In light of this, corporate cybersecurity firm, Ping Identity has highlighted the biggest problems associated with cloud identities and how to prevent security breaches.
Risks of Cloud Computing: While there are many benefits of cloud computing, as it offers businesses a convenient, scalable, and readily accessible service to its users; there are also risks associated with the cloud:
Unauthorised Access: The most common cloud security issues include unauthorised access through improper access controls and the misuse of employee credentials. Over permissioned users, particularly administrators and lack of proper entitlement visibility, management and governance are contributing factors. Insecure APIs and unauthorised access are the number one perceived security vulnerability in the cloud.
Data Loss or Theft: When you store files and data in someone else’s server, you’re trusting the provider with your data. However, that doesn’t mean you have abandoned or fully transferred responsibility for your data in event of loss due to system error or theft by cybercriminals. Cybercriminals can hack into servers or malware can render data unreadable by both humans and software. In many cases, this data cannot be recovered so data loss prevention is an essential tool.
Denial of Service Attacks or Distributed Denial of Service: A denial-of-service (DoS or DDoS) attack is an attack meant to shut down a machine or network, making it inaccessible to its intended users.

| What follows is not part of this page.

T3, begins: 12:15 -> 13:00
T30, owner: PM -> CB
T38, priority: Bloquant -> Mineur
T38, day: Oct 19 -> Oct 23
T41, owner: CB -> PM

This can render systems inaccessible for users and severely disrupt business operations.
Cloud Identity Security
As users, we are largely responsible for generating the content and data that creates our online identities. As a result, it’s reported that 88 per cent of cloud breaches are due to human error, what can businesses do to help individuals stay safe using the cloud?

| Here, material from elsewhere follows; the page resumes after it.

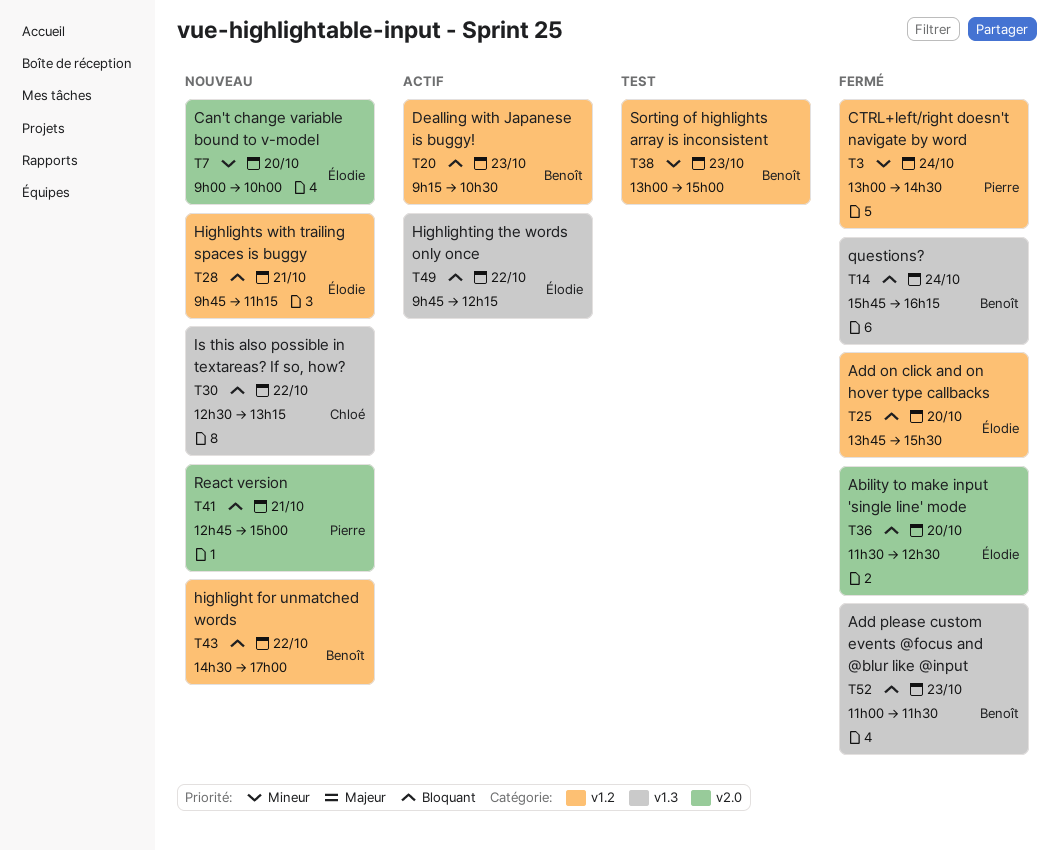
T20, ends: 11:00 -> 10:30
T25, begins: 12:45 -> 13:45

Establish an Identity Control Plane: Passwords can often be the only barrier between a cybercriminal and your sensitive information. There are several programs attackers can use to guess or “crack” passwords or even easier to phish credentials. Ping Identity recommend users follow NIST guidance on updating passwords, which is generally now once per year or upon known compromise. However, to really help mitigate credential sprawl, organisations should establish a global authentication authority to define access policies and apply the concept of SSO’ing everything to its practical limits. SSO (and even passwords) should be used with compensating controls such as MFA and risk signals.
Opt for Multi-Factor Authentication (MFA) Verifications: Leverage MFA for logging in wherever possible. If passwords become compromised, enabling this extra layer of security will decrease the likelihood that cybercriminals who have stolen passwords can log into accounts. Furthermore, adding a layer of intelligence via risk signals will help to decrease MFA fatigue.
Control Privileged Access: Secure and manage administrative consoles and entitlements as well as secrets such as embedded credentials, keys, tokens, certificates and API-keys for human and machine identities. 4.
File Encryption: Ensure that all important files are encrypted. To read an encrypted file, the user must have access to a secret code to enable decryption. This means no one other than an authorised user can see it—not even the software provider. This extra level of security will make it difficult for any potential attacker.
Aubrey Turner at Ping Identity comments, “With an estimated 4.2 Billion Digital Twins on the net, we need to be more vigilant when it comes to protecting our online identities. It’s reported that 88 per cent of cloud breaches are due to human error, and by following the steps we’ve detailed above, we can help businesses avoid significant data breaches by cybercriminals. From the predictions, we can expect the future of business to be fully integrated on the cloud, and by being vigilant now, we can be prepared for what’s to come.”